Complete step-by-step answer:
Arithmetic Progression- An arithmetic progression is a sequence of numbers such that the difference of any two successive members is a constant.
Now we know that the natural numbers lying between 100 and 1000 which are multiples of 5 are 105, 110, …., 995.

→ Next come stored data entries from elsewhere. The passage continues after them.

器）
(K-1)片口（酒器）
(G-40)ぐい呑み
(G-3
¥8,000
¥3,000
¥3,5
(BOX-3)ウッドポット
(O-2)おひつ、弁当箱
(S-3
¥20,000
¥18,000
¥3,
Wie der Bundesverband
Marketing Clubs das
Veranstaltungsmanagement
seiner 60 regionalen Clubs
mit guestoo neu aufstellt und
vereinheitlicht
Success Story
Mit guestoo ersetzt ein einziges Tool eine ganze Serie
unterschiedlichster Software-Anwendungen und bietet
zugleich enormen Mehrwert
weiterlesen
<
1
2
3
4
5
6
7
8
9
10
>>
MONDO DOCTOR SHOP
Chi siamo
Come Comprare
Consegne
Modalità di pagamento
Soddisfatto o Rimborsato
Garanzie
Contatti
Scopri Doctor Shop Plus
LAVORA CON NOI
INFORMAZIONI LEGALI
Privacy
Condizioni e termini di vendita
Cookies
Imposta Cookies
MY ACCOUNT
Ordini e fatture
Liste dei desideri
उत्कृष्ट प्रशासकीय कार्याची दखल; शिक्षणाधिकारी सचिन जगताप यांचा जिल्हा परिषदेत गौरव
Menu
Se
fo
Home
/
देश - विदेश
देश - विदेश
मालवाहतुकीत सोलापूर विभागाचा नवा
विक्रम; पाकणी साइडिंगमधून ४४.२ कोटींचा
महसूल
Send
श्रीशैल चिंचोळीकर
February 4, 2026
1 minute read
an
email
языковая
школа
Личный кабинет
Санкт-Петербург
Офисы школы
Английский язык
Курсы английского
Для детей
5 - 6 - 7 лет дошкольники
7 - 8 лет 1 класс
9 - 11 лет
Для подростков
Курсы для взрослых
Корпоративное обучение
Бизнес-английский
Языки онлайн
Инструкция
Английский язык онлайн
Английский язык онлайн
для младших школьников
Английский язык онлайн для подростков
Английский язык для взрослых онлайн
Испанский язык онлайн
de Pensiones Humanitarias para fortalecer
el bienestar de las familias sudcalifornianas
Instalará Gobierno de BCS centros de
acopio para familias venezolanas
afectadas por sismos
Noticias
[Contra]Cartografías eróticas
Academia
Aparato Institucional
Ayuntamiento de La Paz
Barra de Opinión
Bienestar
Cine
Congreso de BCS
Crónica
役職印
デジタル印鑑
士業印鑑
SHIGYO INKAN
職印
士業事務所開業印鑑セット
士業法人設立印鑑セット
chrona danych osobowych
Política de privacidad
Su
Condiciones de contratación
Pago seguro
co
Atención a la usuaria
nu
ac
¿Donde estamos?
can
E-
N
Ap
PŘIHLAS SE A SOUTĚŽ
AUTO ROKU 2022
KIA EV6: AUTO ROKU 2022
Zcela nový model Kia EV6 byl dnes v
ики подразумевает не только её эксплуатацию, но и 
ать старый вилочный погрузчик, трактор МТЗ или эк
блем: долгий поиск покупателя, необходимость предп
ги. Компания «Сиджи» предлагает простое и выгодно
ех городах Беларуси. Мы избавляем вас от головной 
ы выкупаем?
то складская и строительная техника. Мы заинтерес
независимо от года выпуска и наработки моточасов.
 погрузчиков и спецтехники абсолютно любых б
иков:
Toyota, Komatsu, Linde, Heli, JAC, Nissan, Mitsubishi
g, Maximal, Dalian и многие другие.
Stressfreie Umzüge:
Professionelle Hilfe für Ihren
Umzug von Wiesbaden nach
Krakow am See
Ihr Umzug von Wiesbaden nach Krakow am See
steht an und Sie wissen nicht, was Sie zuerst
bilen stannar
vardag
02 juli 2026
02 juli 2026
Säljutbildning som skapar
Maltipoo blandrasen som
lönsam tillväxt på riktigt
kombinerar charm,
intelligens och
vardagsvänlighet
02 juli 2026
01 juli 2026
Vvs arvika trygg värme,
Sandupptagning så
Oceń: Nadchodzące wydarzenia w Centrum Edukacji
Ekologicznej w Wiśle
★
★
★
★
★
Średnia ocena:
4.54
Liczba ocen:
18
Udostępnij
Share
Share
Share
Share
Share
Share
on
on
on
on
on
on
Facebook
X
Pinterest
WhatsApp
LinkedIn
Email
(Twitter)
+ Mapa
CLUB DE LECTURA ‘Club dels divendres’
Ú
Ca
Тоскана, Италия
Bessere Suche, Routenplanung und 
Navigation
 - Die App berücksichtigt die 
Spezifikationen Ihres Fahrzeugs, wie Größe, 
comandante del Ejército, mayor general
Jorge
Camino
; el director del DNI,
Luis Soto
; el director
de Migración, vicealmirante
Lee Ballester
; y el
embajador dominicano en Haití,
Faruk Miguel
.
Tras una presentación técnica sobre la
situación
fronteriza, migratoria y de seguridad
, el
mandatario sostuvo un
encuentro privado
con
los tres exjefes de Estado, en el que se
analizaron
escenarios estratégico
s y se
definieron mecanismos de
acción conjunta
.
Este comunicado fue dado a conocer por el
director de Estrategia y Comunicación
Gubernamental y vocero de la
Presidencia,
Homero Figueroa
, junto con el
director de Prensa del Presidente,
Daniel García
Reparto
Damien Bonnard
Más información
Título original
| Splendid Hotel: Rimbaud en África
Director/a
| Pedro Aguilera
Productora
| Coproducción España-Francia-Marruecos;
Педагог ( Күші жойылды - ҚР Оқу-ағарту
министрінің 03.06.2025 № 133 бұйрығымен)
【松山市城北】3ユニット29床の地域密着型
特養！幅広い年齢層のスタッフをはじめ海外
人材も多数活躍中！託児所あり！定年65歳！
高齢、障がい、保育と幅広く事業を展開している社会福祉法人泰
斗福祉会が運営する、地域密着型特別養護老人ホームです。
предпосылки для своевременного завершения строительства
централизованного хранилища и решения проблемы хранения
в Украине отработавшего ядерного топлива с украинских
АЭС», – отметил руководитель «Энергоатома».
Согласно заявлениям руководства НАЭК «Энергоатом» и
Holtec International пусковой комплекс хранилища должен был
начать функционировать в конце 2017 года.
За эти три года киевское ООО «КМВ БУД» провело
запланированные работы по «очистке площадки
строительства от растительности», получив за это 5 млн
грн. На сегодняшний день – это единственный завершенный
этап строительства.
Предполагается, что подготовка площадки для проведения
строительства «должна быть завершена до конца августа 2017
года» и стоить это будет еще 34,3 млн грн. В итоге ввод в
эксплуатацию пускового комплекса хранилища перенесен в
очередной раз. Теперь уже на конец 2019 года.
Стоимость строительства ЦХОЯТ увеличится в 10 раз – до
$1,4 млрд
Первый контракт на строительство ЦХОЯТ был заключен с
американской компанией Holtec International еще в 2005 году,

Since this sequence forms Arithmetic progression.
Here First term, a = 105
Common difference, d = 5
Using A.P formula,
We get a + (n-1) d = 995
Now we will substitute the values of a and d in the formula,
We get,
105 + (n-1) 5 = 995
Or (n-1) 5 = 995 – 105 = 890
Or n-1 = 178
Or n = 179
$\therefore$ We got n, now we will find sum using the given below formula-
$\Rightarrow$ ${S_n}$ = $\dfrac{n}{2}\left[ {2a + \left( {n - 1} \right)d} \right]$
Now we will substitute the values into the formula-
$\Rightarrow {S_n} = \dfrac{{179}}{2}\left[ {2 \times 105 + \left( {179 - 1} \right)5} \right]$

$= \dfrac{{179}}{2}\left[ {2 \times 105 + 178 \times 5} \right]$
$= 179\left[ {105 + 445} \right]$
Or ${S_n} = 179 \times 550$
Or ${S_n} = 98450$

Note: While solving this question, we can also use another method like instead of calculating directly the sum of natural numbers i.e.100 to 1000 which are multiples of 5, we can find sum of natural numbers from 100 to 2000 which are multiples of 5 and then subtract the sum of natural numbers above 1000 to 2000 which are multiples of 5. Hence we will get the sum of natural numbers i.e. 100 to 1000 which are multiples of 5.